STUDY TEXT:
▬▬▬▬▬▬

While we seek liberation through this glorious autonomy of the self, we are discovering that it can be a very serious kind of slavery. And we are desperately, painfully lonely. It is a Venus flytrap phenomenon. Has modernity and the Technological Society turned on us? Paul in the Book of Ephesians believes that Christ can give us some reprieve and perspective on this modern dilemma. But we will have to rethink reality, rethink where we place our identity and our understanding of success and excellence. Ephesians 4 gives an alternative paradigm of community and one-anotherness. The irony is that as we pursue excellence for the sake of love or appreciation (recognition, academic glory), but we often don’t get it in the end. We need a better place to locate our identity. We get disappointment, despair, and even jealousy from our peers.

 ~Gordon Carkner PhD, Philosophy of Culture, Meta-Educator with UBC Graduate Students David Crowder, Come As You Are


Tough Questions:

1. How do we set boundaries on our work in such a cultural climate?

2. At what point does building our resumé become idolatry or enslavement?

3. Are we building significant, accountable relationships in grad school?

▬▬▬▬▬▬

INFORMATION GIVEN:
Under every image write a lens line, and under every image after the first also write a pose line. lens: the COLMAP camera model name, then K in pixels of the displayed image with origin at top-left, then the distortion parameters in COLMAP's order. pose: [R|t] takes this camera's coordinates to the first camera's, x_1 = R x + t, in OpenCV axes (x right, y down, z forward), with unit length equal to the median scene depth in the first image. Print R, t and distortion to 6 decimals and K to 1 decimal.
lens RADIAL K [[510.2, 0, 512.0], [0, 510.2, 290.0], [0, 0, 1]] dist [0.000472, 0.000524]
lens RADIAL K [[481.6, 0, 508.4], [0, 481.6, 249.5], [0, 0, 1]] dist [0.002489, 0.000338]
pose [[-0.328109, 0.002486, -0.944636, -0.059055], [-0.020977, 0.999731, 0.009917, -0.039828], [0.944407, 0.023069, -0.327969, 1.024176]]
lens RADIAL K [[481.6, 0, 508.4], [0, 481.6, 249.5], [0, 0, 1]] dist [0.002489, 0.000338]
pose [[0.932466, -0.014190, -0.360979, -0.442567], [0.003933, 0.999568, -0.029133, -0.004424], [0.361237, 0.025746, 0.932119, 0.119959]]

▬▬▬▬▬▬

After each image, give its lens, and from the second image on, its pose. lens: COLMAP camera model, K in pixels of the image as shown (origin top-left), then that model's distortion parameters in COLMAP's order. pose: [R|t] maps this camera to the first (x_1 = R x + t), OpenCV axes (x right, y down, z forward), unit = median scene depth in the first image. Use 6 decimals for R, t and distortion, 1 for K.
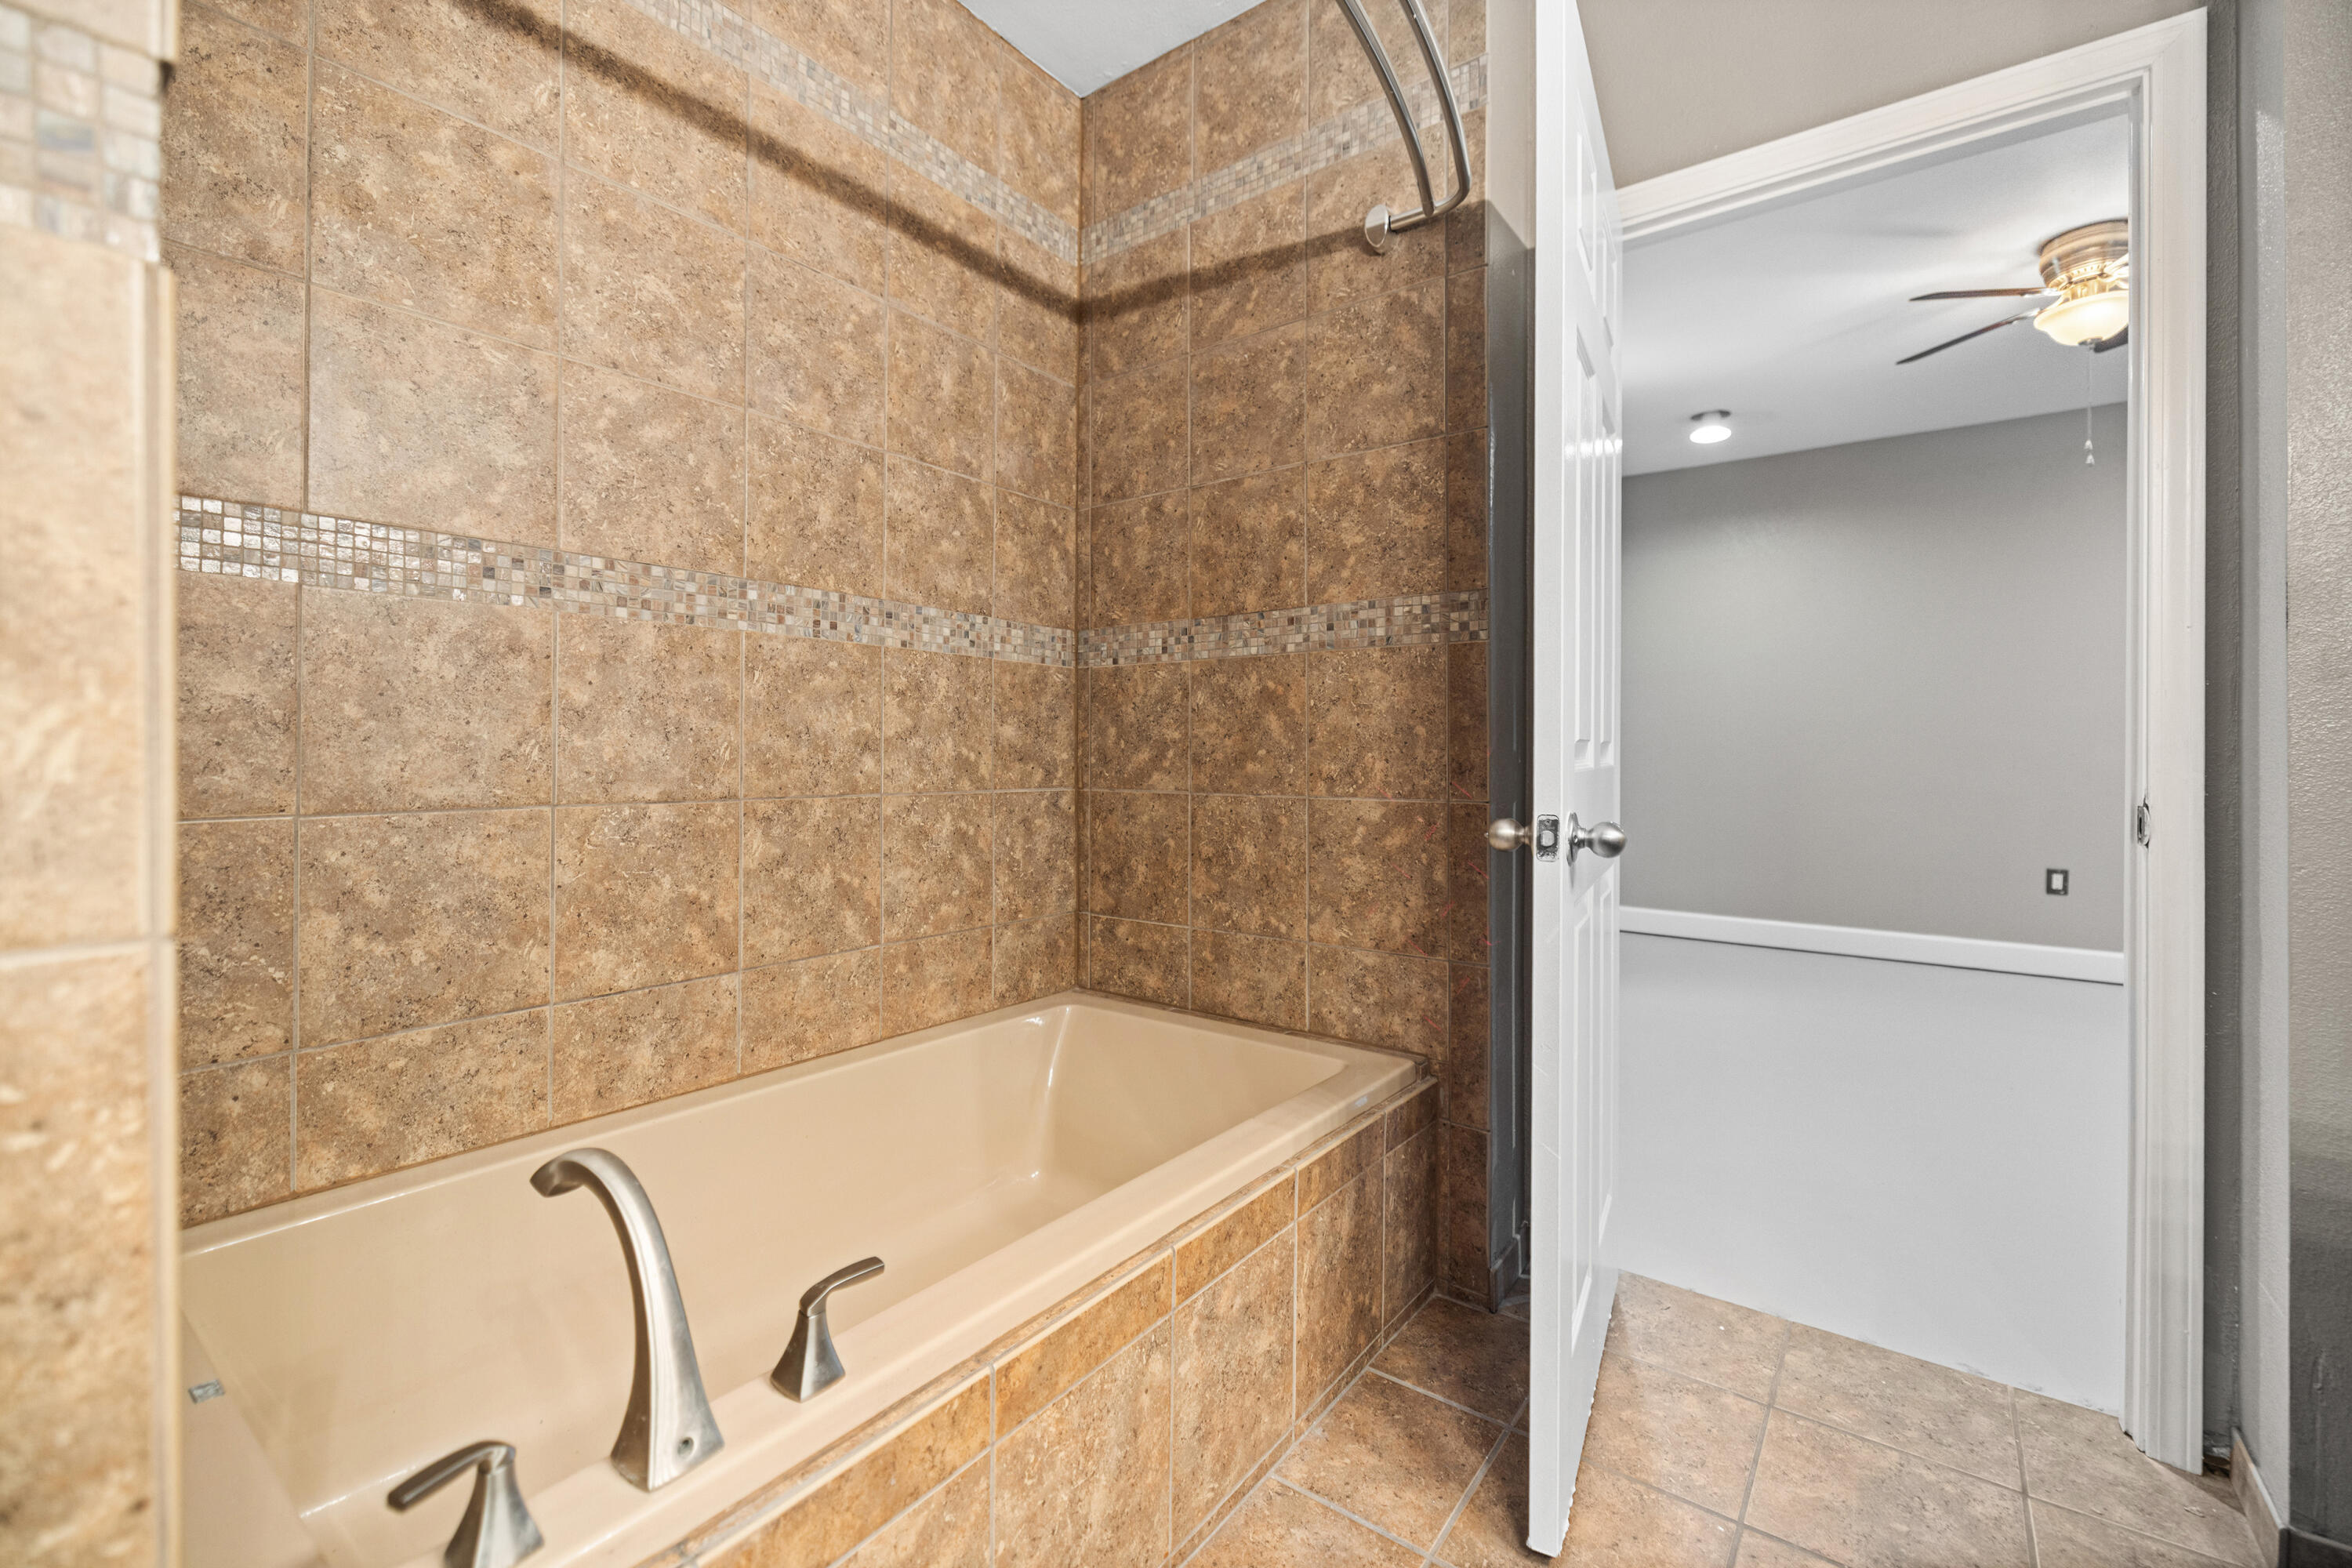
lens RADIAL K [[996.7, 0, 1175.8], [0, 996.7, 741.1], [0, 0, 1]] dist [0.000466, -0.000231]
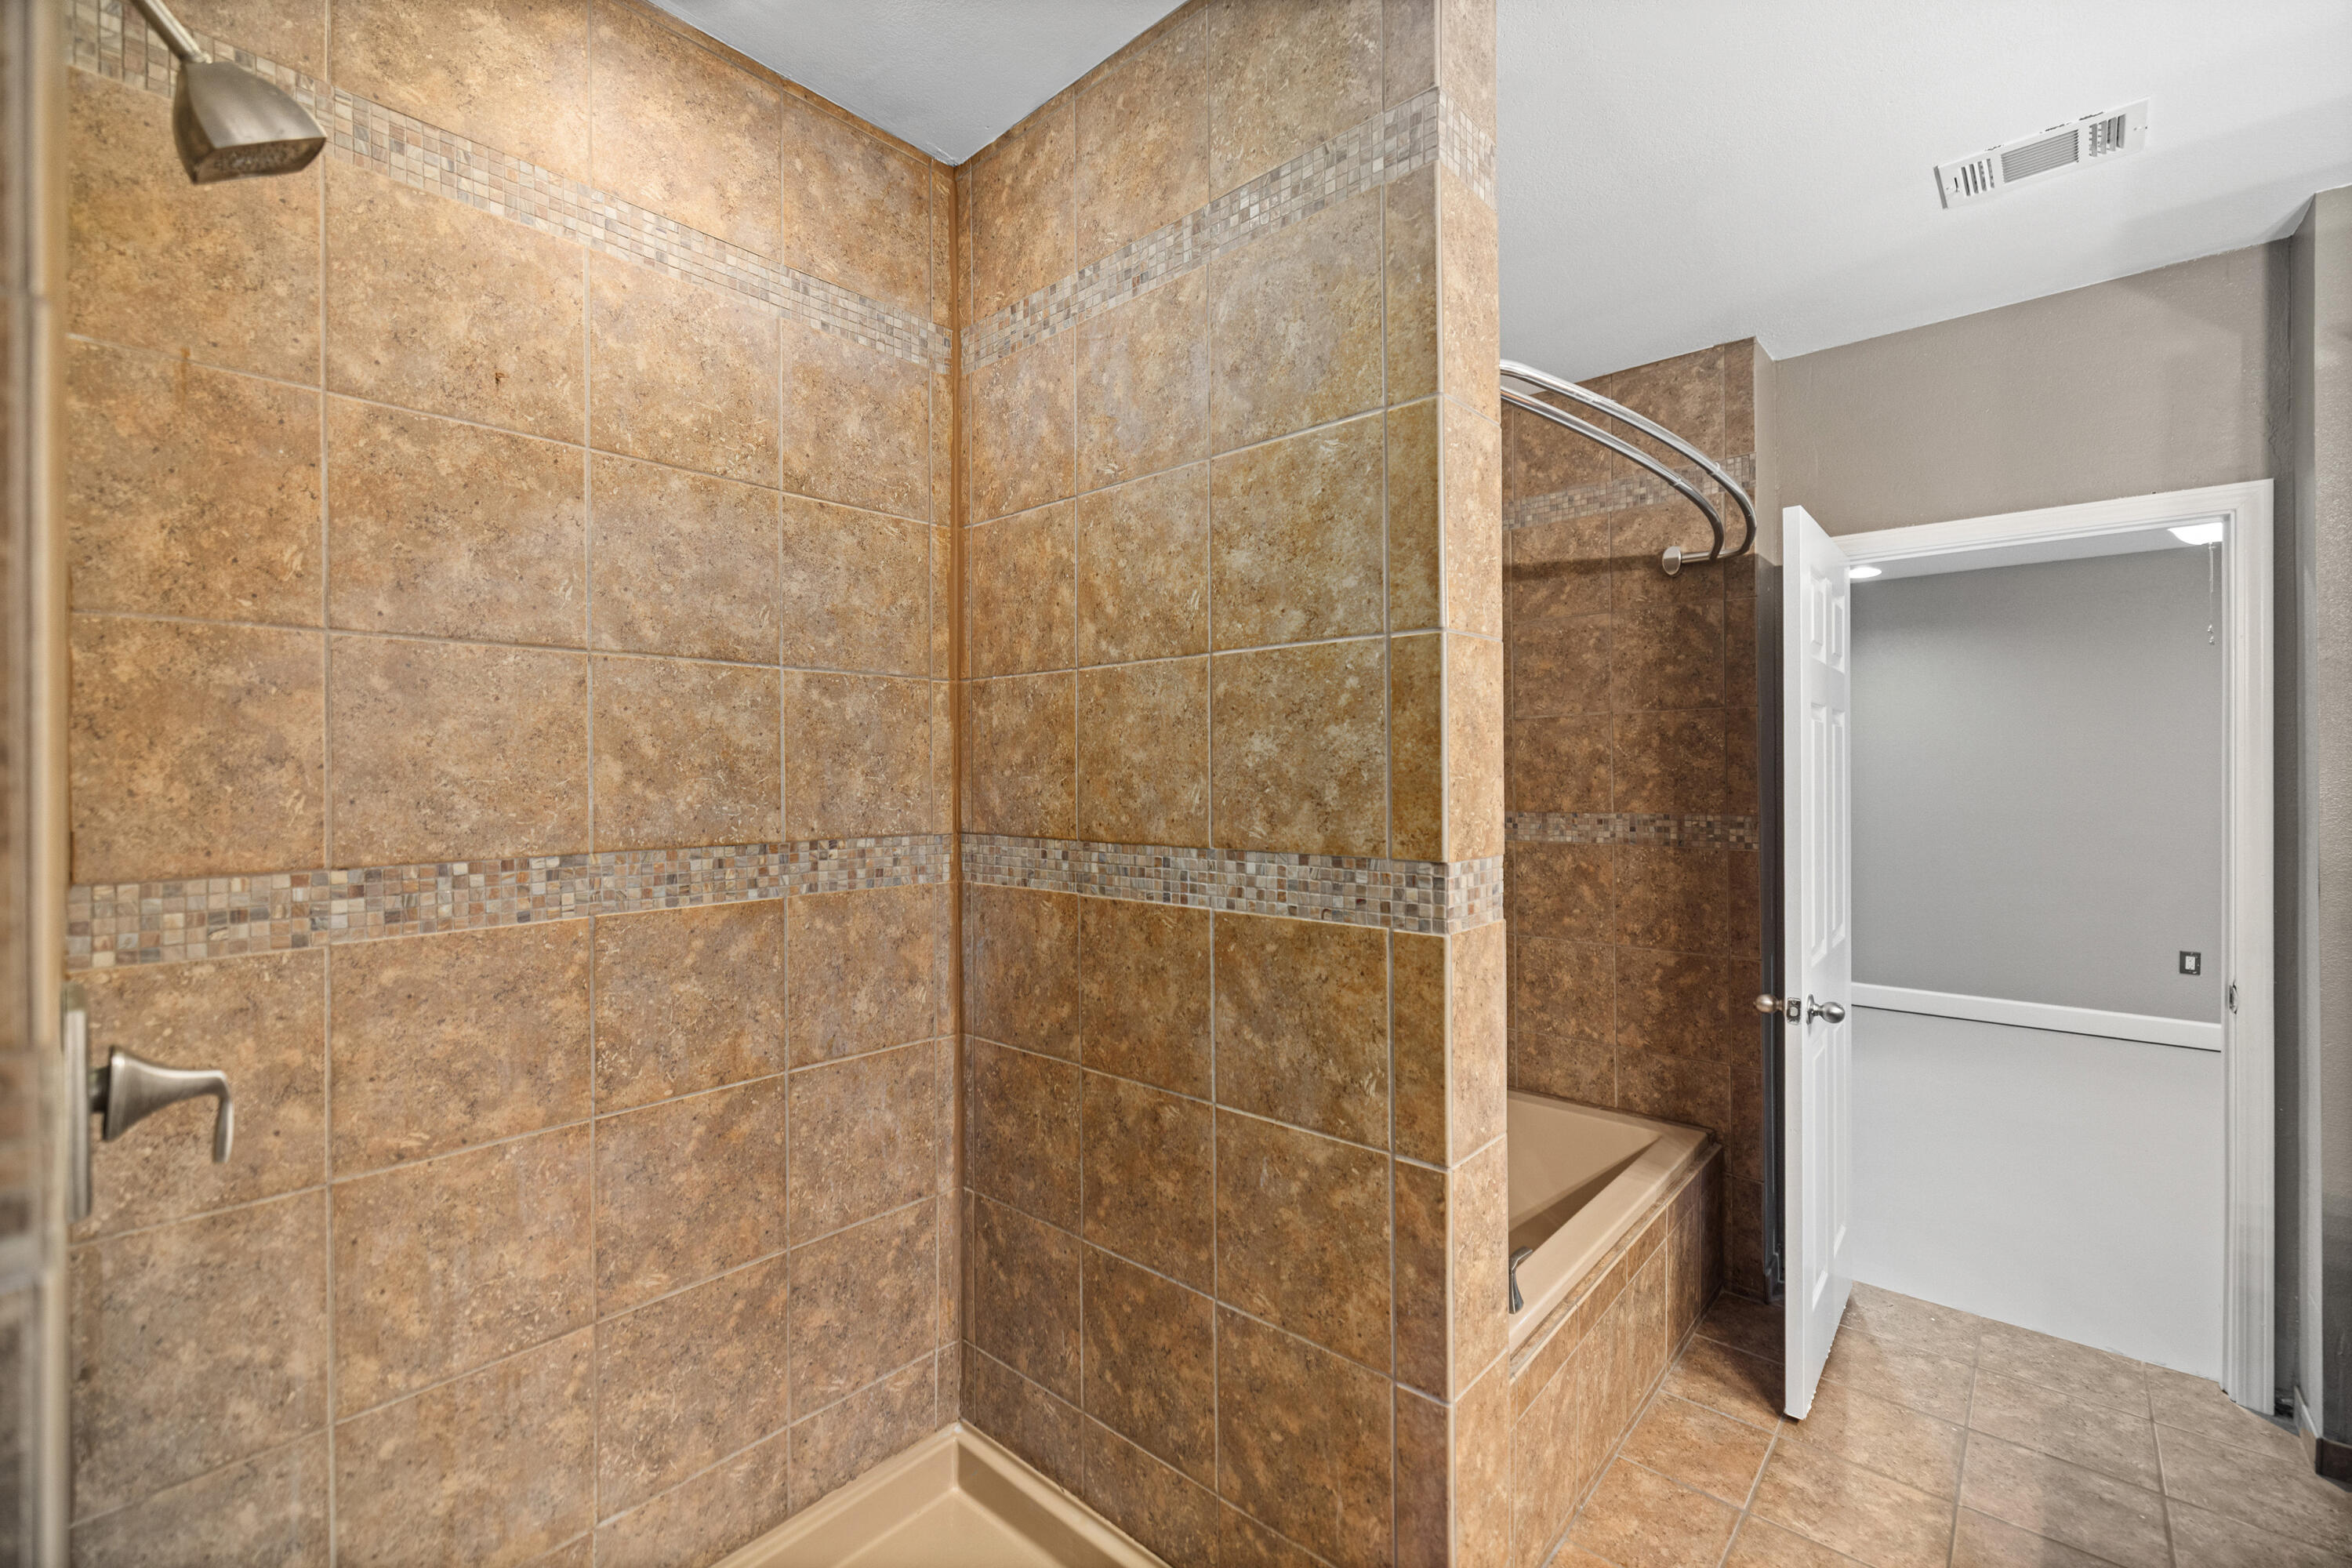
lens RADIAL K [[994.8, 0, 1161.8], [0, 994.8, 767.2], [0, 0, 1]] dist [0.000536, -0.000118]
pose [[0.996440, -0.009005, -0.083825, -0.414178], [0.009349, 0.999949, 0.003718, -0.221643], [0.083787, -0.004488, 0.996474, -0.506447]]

▬▬▬▬▬▬

APPLY WHAT YOU READ:
A. Using the passage on modern autonomy and loneliness, explain in one to three sentences why we need a better place to locate our identity.
B. Please carry the passage on modern autonomy and loneliness forward from its last line.

ANSWER SET:
A. When we pursue excellence for the sake of love or appreciation, such as recognition or academic glory, we often don't get it in the end. Instead we get disappointment, despair, and even jealousy from our peers.

B.
4. What are the virtues, character, values, principles, moral goods  that are worth fighting for? See David Brooks, The Road to Character.

5. How do we find spaces for reflection, deciding on big issues like calling and covenant?

6. Where is our community outside of work? When do we play? How do we escape self-absorption?

7. How does emotional intelligence apply to the current dilemma of workaholism and weariness?

8. We take time out to update our computer software. When do we take time out to update our soul?

9. How can professors aim for something less than excellence when we see our students striving to keep up with the literature, the laboratory production, the peer-reviewed paper writing alongside their personal, church and family relationships? They need encouragement as people.